Q: Apakah screen time menyebabkan autisme?
A: Tidak tepat menyimpulkan bahwa screen time menyebabkan autisme. Jika anak jarang merespons nama, kehilangan kemampuan, memiliki keterlambatan komunikasi, atau MomDad khawatir tentang perkembangannya, lakukan skrining dan evaluasi profesional tanpa menyalahkan anak maupun orang tua.
Ciri anak terlalu banyak screen time paling bermakna ketika layar mulai mengambil ruang dari tidur, aktivitas fisik, makan, belajar, serta interaksi nyata.
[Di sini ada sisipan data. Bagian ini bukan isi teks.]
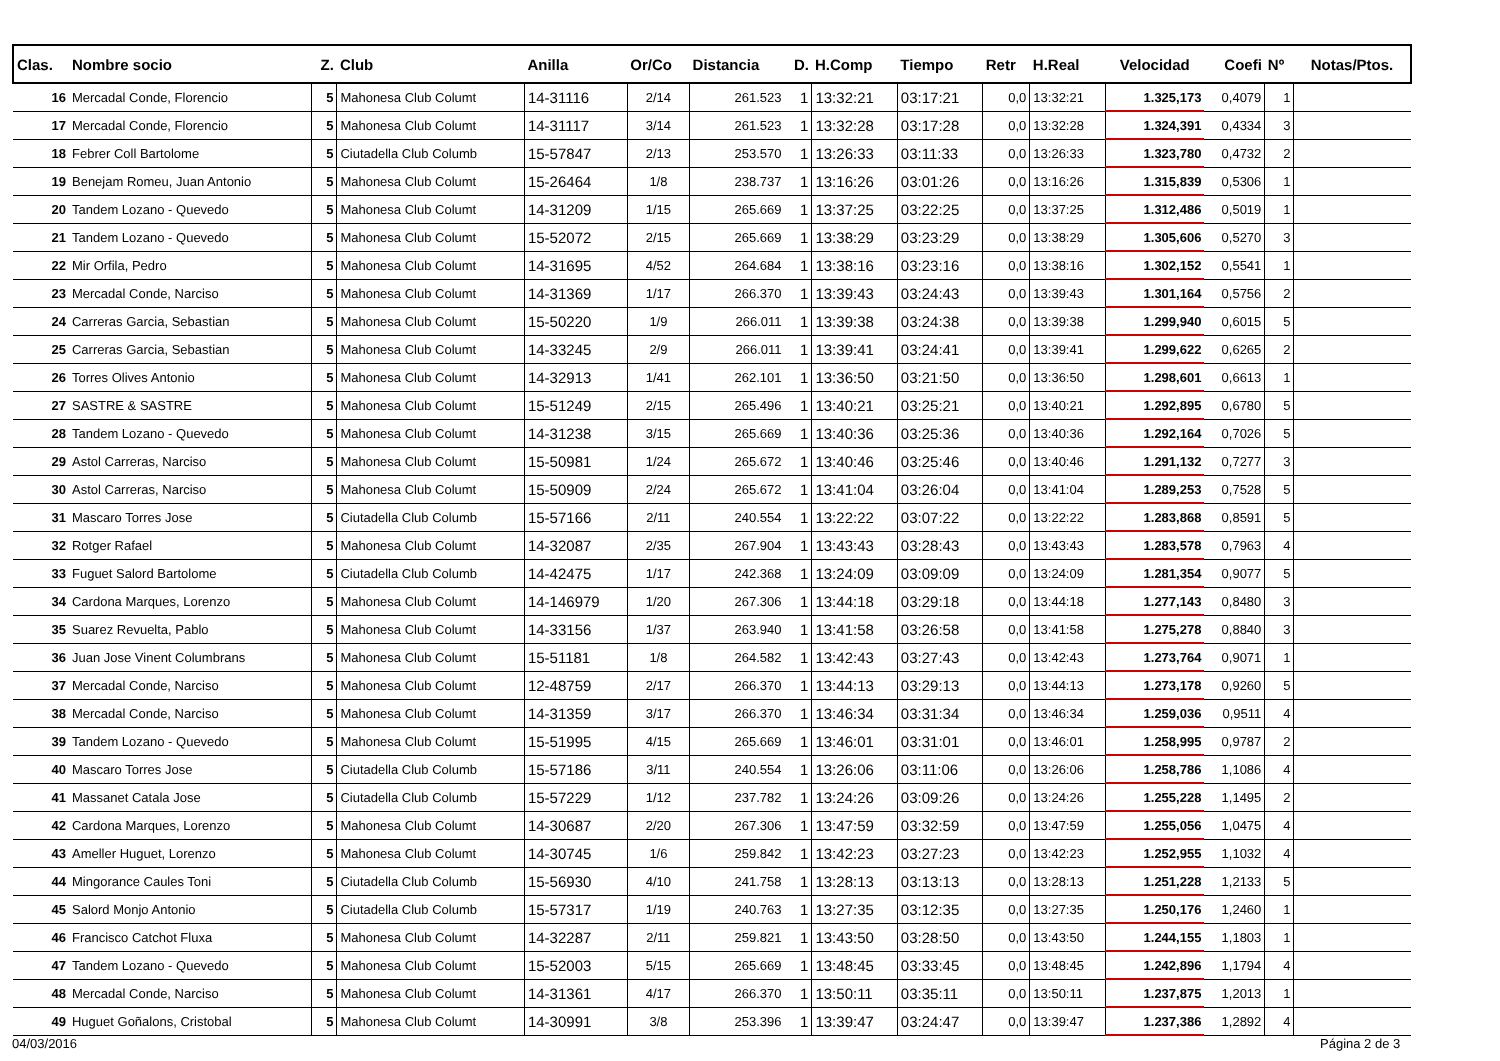| Clas. | Nombre socio | Z. | Club | Anilla | Or/Co | Distancia | D. | H.Comp | Tiempo | Retr | H.Real | Velocidad | Coefi | Nº | Notas/Ptos. |
| --- | --- | --- | --- | --- | --- | --- | --- | --- | --- | --- | --- | --- | --- | --- | --- |
| 16 | Mercadal Conde, Florencio | 5 | Mahonesa Club Columt | 14-31116 | 2/14 | 261.523 | 1 | 13:32:21 | 03:17:21 | 0,0 | 13:32:21 | 1.325,173 | 0,4079 | 1 | |
| 17 | Mercadal Conde, Florencio | 5 | Mahonesa Club Columt | 14-31117 | 3/14 | 261.523 | 1 | 13:32:28 | 03:17:28 | 0,0 | 13:32:28 | 1.324,391 | 0,4334 | 3 | |
| 18 | Febrer Coll Bartolome | 5 | Ciutadella Club Columb | 15-57847 | 2/13 | 253.570 | 1 | 13:26:33 | 03:11:33 | 0,0 | 13:26:33 | 1.323,780 | 0,4732 | 2 | |
| 19 | Benejam Romeu, Juan Antonio | 5 | Mahonesa Club Columt | 15-26464 | 1/8 | 238.737 | 1 | 13:16:26 | 03:01:26 | 0,0 | 13:16:26 | 1.315,839 | 0,5306 | 1 | |
| 20 | Tandem Lozano - Quevedo | 5 | Mahonesa Club Columt | 14-31209 | 1/15 | 265.669 | 1 | 13:37:25 | 03:22:25 | 0,0 | 13:37:25 | 1.312,486 | 0,5019 | 1 | |
| 21 | Tandem Lozano - Quevedo | 5 | Mahonesa Club Columt | 15-52072 | 2/15 | 265.669 | 1 | 13:38:29 | 03:23:29 | 0,0 | 13:38:29 | 1.305,606 | 0,5270 | 3 | |
| 22 | Mir Orfila, Pedro | 5 | Mahonesa Club Columt | 14-31695 | 4/52 | 264.684 | 1 | 13:38:16 | 03:23:16 | 0,0 | 13:38:16 | 1.302,152 | 0,5541 | 1 | |
| 23 | Mercadal Conde, Narciso | 5 | Mahonesa Club Columt | 14-31369 | 1/17 | 266.370 | 1 | 13:39:43 | 03:24:43 | 0,0 | 13:39:43 | 1.301,164 | 0,5756 | 2 | |
| 24 | Carreras Garcia, Sebastian | 5 | Mahonesa Club Columt | 15-50220 | 1/9 | 266.011 | 1 | 13:39:38 | 03:24:38 | 0,0 | 13:39:38 | 1.299,940 | 0,6015 | 5 | |
| 25 | Carreras Garcia, Sebastian | 5 | Mahonesa Club Columt | 14-33245 | 2/9 | 266.011 | 1 | 13:39:41 | 03:24:41 | 0,0 | 13:39:41 | 1.299,622 | 0,6265 | 2 | |
| 26 | Torres Olives Antonio | 5 | Mahonesa Club Columt | 14-32913 | 1/41 | 262.101 | 1 | 13:36:50 | 03:21:50 | 0,0 | 13:36:50 | 1.298,601 | 0,6613 | 1 | |
| 27 | SASTRE & SASTRE | 5 | Mahonesa Club Columt | 15-51249 | 2/15 | 265.496 | 1 | 13:40:21 | 03:25:21 | 0,0 | 13:40:21 | 1.292,895 | 0,6780 | 5 | |
| 28 | Tandem Lozano - Quevedo | 5 | Mahonesa Club Columt | 14-31238 | 3/15 | 265.669 | 1 | 13:40:36 | 03:25:36 | 0,0 | 13:40:36 | 1.292,164 | 0,7026 | 5 | |
| 29 | Astol Carreras, Narciso | 5 | Mahonesa Club Columt | 15-50981 | 1/24 | 265.672 | 1 | 13:40:46 | 03:25:46 | 0,0 | 13:40:46 | 1.291,132 | 0,7277 | 3 | |
| 30 | Astol Carreras, Narciso | 5 | Mahonesa Club Columt | 15-50909 | 2/24 | 265.672 | 1 | 13:41:04 | 03:26:04 | 0,0 | 13:41:04 | 1.289,253 | 0,7528 | 5 | |
| 31 | Mascaro Torres Jose | 5 | Ciutadella Club Columb | 15-57166 | 2/11 | 240.554 | 1 | 13:22:22 | 03:07:22 | 0,0 | 13:22:22 | 1.283,868 | 0,8591 | 5 | |
| 32 | Rotger Rafael | 5 | Mahonesa Club Columt | 14-32087 | 2/35 | 267.904 | 1 | 13:43:43 | 03:28:43 | 0,0 | 13:43:43 | 1.283,578 | 0,7963 | 4 | |
| 33 | Fuguet Salord Bartolome | 5 | Ciutadella Club Columb | 14-42475 | 1/17 | 242.368 | 1 | 13:24:09 | 03:09:09 | 0,0 | 13:24:09 | 1.281,354 | 0,9077 | 5 | |
| 34 | Cardona Marques, Lorenzo | 5 | Mahonesa Club Columt | 14-146979 | 1/20 | 267.306 | 1 | 13:44:18 | 03:29:18 | 0,0 | 13:44:18 | 1.277,143 | 0,8480 | 3 | |
| 35 | Suarez Revuelta, Pablo | 5 | Mahonesa Club Columt | 14-33156 | 1/37 | 263.940 | 1 | 13:41:58 | 03:26:58 | 0,0 | 13:41:58 | 1.275,278 | 0,8840 | 3 | |
| 36 | Juan Jose Vinent Columbrans | 5 | Mahonesa Club Columt | 15-51181 | 1/8 | 264.582 | 1 | 13:42:43 | 03:27:43 | 0,0 | 13:42:43 | 1.273,764 | 0,9071 | 1 | |
| 37 | Mercadal Conde, Narciso | 5 | Mahonesa Club Columt | 12-48759 | 2/17 | 266.370 | 1 | 13:44:13 | 03:29:13 | 0,0 | 13:44:13 | 1.273,178 | 0,9260 | 5 | |
| 38 | Mercadal Conde, Narciso | 5 | Mahonesa Club Columt | 14-31359 | 3/17 | 266.370 | 1 | 13:46:34 | 03:31:34 | 0,0 | 13:46:34 | 1.259,036 | 0,9511 | 4 | |
| 39 | Tandem Lozano - Quevedo | 5 | Mahonesa Club Columt | 15-51995 | 4/15 | 265.669 | 1 | 13:46:01 | 03:31:01 | 0,0 | 13:46:01 | 1.258,995 | 0,9787 | 2 | |
| 40 | Mascaro Torres Jose | 5 | Ciutadella Club Columb | 15-57186 | 3/11 | 240.554 | 1 | 13:26:06 | 03:11:06 | 0,0 | 13:26:06 | 1.258,786 | 1,1086 | 4 | |
| 41 | Massanet Catala Jose | 5 | Ciutadella Club Columb | 15-57229 | 1/12 | 237.782 | 1 | 13:24:26 | 03:09:26 | 0,0 | 13:24:26 | 1.255,228 | 1,1495 | 2 | |
| 42 | Cardona Marques, Lorenzo | 5 | Mahonesa Club Columt | 14-30687 | 2/20 | 267.306 | 1 | 13:47:59 | 03:32:59 | 0,0 | 13:47:59 | 1.255,056 | 1,0475 | 4 | |
| 43 | Ameller Huguet, Lorenzo | 5 | Mahonesa Club Columt | 14-30745 | 1/6 | 259.842 | 1 | 13:42:23 | 03:27:23 | 0,0 | 13:42:23 | 1.252,955 | 1,1032 | 4 | |
| 44 | Mingorance Caules Toni | 5 | Ciutadella Club Columb | 15-56930 | 4/10 | 241.758 | 1 | 13:28:13 | 03:13:13 | 0,0 | 13:28:13 | 1.251,228 | 1,2133 | 5 | |
| 45 | Salord Monjo Antonio | 5 | Ciutadella Club Columb | 15-57317 | 1/19 | 240.763 | 1 | 13:27:35 | 03:12:35 | 0,0 | 13:27:35 | 1.250,176 | 1,2460 | 1 | |
| 46 | Francisco Catchot Fluxa | 5 | Mahonesa Club Columt | 14-32287 | 2/11 | 259.821 | 1 | 13:43:50 | 03:28:50 | 0,0 | 13:43:50 | 1.244,155 | 1,1803 | 1 | |
| 47 | Tandem Lozano - Quevedo | 5 | Mahonesa Club Columt | 15-52003 | 5/15 | 265.669 | 1 | 13:48:45 | 03:33:45 | 0,0 | 13:48:45 | 1.242,896 | 1,1794 | 4 | |
| 48 | Mercadal Conde, Narciso | 5 | Mahonesa Club Columt | 14-31361 | 4/17 | 266.370 | 1 | 13:50:11 | 03:35:11 | 0,0 | 13:50:11 | 1.237,875 | 1,2013 | 1 | |
| 49 | Huguet Goñalons, Cristobal | 5 | Mahonesa Club Columt | 14-30991 | 3/8 | 253.396 | 1 | 13:39:47 | 03:24:47 | 0,0 | 13:39:47 | 1.237,386 | 1,2892 | 4 | |
04/03/2016 Página 2 de 3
MomDad tidak perlu mengejar perubahan sempurna dalam satu hari. Mulailah dari satu rutinitas, buat aturan bersama, sediakan kegiatan pengganti, dan evaluasi hasilnya secara berkala.
Jika perubahan perilaku atau perkembangan anak menetap, pemeriksaan profesional membantu memastikan apakah masalah berkaitan dengan kebiasaan media atau ada faktor lain yang perlu ditangani.
Referensi:
- World Health Organization. Guidelines on Physical Activity, Sedentary Behaviour and Sleep for Children under 5 Years of Age. WHO; 2019.
- American Academy of Pediatrics. Helping Kids Thrive in a Digital World: AAP Policy Explained. HealthyChildren.org; 2026.
- American Academy of Pediatrics. How to Make a Family Media Plan. HealthyChildren.org; 2026.
- American Academy of Pediatrics. Screen Time & Temper Tantrums: Helpful Tips for Parents. HealthyChildren.org; 2024.
- Ikatan Dokter Anak Indonesia. Keamanan Menggunakan Internet bagi Anak. IDAI; 2014.
- Kementerian Kesehatan Republik Indonesia. Mengatasi dan Mencegah Kecanduan Gadget pada Anak. Kemenkes RI; 2023.
- Kementerian Kesehatan Republik Indonesia. Kesehatan Mental Anak: Apa Saja yang Perlu Diketahui? Kemenkes RI; 2025.